One of the cost-saving measures to keep the rates increase down was to opt for no principal payments on debt associated with Three Waters assets.
“While there is still uncertainty around the reform, the Government’s proposals would see Three Waters debt transferred to a new water entity.”
The Council was committed to delivering major infrastructure and place shaping projects despite the challenges, Mr Hicks said.
“Early next year, we will open the doors to our new library and community centre, upgrade the Mataura water treatment plant and see the 36-section Matai Ridge residential development come to fruition, among other things.”
Mr Hicks acknowledged the uncertainty and opposition to Three Waters reform.
“There’s no argument something needs to be done about the quality of our drinking water and how we dispose of wastewater to meet the Government’s stringent environmental standards.
“Councils can’t do it alone, though. The burden on ratepayers would be crippling. We have let the Government know our preference is a funding model similiar to the one we have with Waka Kotahi NZTA.”
While the reform debate continues, it will be business as usual in the coming financial year, Mr Hicks said.
Chief Financial Officer Lornae Straith said the rates increase for commercial ratepayers was a direct result of the Council’s Revenue & Financing Policy, which provides the blueprint for “who pays for what”.
When costs increase in one of the Council’s activities at a different rate to costs in other departments, the policy defines where those costs sit. The policy places the recovery of roading costs through a targeted rate for Urban and Rural roading within the ward rate. The urban rate is then further split between residential and commercial for Gore and Mataura.
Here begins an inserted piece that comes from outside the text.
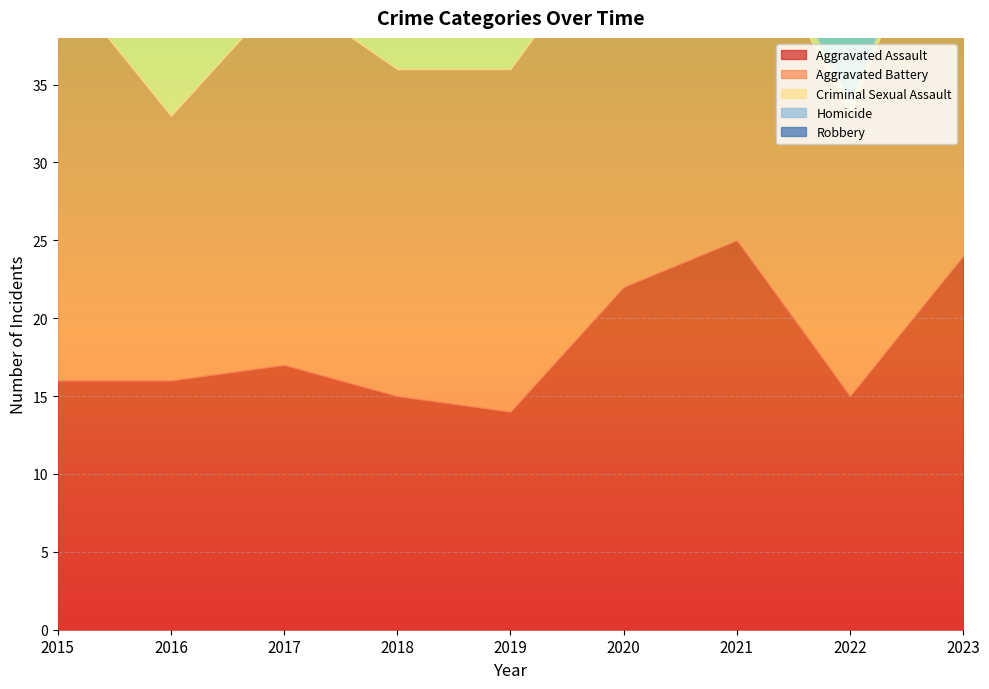

True or false: Aggravated Assault has more than 2 points higher than both neighbors.

False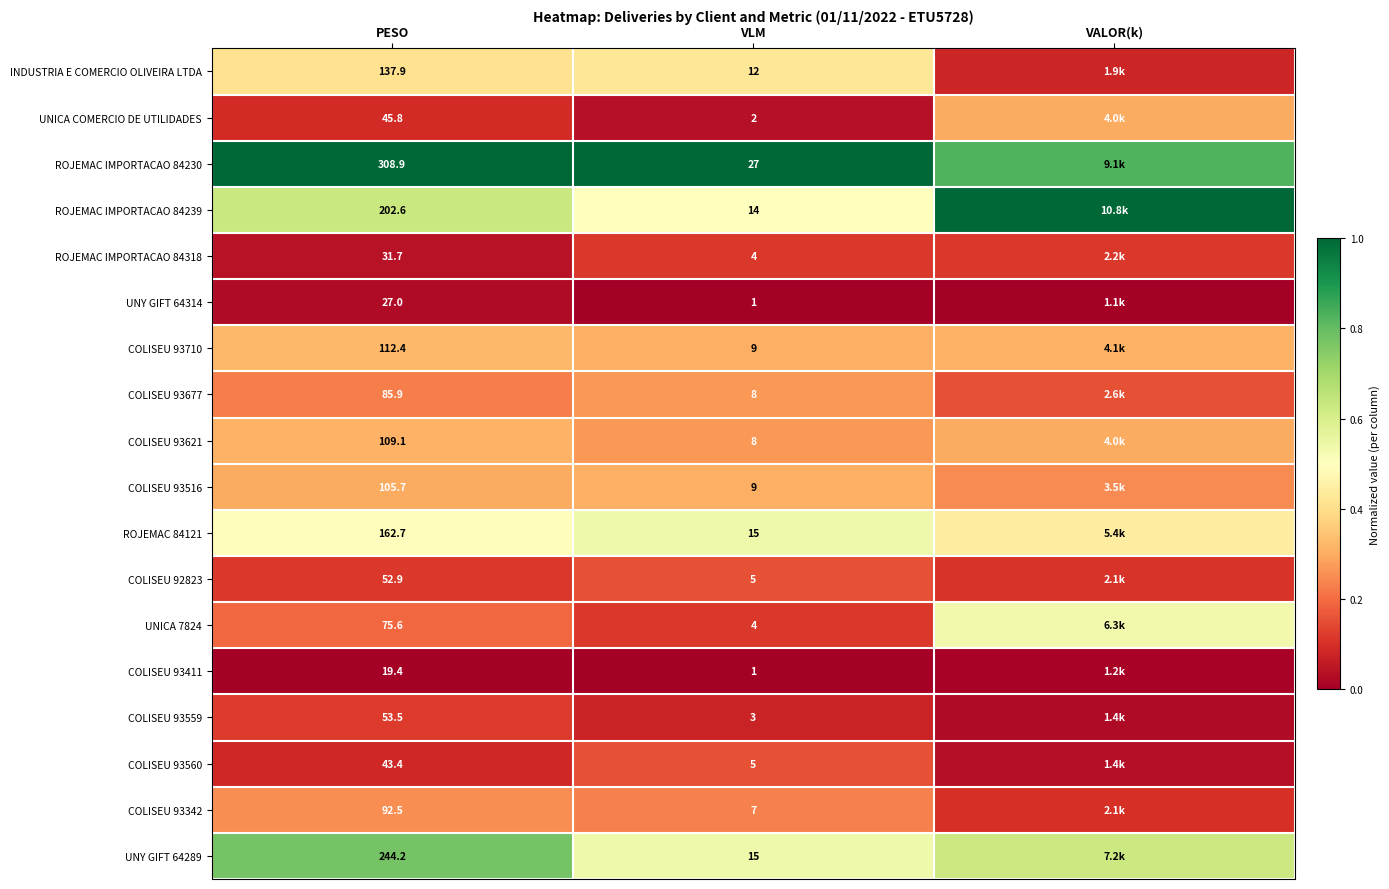

Is the value of ROJEMAC 84121 at VLM greater than the value of COLISEU 93342 at VLM?

Yes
Mataura residential and commercial rates are subsidised by heavy industry properties within the Mataura rating area. Heavy industry properties in Mataura do not pay a ward rate. Instead, they pay a separate heavy industry rate, she said.
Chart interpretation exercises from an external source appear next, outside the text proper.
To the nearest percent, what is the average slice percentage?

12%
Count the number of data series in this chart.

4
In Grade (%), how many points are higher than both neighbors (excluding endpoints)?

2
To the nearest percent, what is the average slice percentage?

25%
The Revenue and Financing Policy dictates that the heavy industry rates increase is adjusted in line with the District-wide average rate increase, which is 5.94% for 2022-23.
Consequently, Mataura’s heavy industry ratepayers won’t experience the impact of the 20% increase in roading costs, and therefore the policy pushes these costs onto Mataura commercial ratepayers.
“Given there are a smaller number of commercial ratepayers to spread the increased costs over, the comparative rates increase is higher,” she said.
Mr Parry said rating outcomes such as this reinforce the Council’s decision to undertake a thorough review of how we assess and set rates. The review will include examining the need to retain specific rating areas, such as Gore, Mataura, Rural and Heavy Industry, along with the need and desirability of imposing differentials for the likes of commercial and industrial properties.
Any changes emanating from the Revenue and Funding Policy review will be included for consultation in the 2024 – 2034 10-Year-Plan.